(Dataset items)
________________________________________

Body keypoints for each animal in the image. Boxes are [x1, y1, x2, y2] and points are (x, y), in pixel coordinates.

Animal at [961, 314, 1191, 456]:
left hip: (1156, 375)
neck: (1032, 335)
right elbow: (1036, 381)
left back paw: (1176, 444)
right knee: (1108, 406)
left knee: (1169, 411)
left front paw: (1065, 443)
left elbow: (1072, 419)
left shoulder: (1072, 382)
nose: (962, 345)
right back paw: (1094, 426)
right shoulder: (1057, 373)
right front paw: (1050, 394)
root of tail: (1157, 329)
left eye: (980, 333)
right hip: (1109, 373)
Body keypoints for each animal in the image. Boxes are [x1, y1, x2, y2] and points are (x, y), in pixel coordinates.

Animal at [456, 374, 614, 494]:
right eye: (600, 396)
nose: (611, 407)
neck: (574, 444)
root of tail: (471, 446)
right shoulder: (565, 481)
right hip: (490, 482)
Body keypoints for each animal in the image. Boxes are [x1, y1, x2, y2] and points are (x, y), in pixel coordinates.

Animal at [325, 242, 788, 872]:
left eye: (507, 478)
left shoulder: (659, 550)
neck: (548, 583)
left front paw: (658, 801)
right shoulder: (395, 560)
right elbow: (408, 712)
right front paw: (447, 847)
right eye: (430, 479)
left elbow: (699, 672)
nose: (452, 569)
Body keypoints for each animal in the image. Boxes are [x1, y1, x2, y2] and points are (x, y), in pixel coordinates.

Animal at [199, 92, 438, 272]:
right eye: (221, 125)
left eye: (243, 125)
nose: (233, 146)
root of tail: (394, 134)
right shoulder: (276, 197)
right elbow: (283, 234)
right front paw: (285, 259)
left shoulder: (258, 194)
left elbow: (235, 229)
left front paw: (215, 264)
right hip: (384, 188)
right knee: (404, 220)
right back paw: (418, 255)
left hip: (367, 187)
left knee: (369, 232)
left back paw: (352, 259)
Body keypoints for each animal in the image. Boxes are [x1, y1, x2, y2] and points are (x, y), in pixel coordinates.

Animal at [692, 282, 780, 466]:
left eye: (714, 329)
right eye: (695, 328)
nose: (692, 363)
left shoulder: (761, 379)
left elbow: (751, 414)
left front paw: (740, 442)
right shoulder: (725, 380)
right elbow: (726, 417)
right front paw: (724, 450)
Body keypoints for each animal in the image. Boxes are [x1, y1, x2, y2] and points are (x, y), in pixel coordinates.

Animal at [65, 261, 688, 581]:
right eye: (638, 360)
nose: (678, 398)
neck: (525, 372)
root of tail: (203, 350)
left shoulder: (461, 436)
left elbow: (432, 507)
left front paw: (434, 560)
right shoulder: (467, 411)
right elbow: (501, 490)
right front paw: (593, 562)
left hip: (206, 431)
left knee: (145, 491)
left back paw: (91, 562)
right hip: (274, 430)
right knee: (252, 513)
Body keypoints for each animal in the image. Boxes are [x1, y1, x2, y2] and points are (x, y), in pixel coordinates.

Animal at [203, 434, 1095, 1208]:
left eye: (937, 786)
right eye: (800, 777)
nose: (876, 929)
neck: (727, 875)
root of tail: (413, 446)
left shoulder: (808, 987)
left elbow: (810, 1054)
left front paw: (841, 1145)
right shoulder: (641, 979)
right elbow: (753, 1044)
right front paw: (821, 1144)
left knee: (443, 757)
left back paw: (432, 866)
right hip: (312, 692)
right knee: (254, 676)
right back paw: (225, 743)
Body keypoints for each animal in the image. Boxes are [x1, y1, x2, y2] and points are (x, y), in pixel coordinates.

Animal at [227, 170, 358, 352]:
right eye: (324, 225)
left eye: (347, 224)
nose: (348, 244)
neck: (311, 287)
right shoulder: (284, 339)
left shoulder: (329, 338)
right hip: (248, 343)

________________________________________

Exercise objective
How many lines of the entries contain the string "knee"? Answer with a number and no other words.

Answer below
8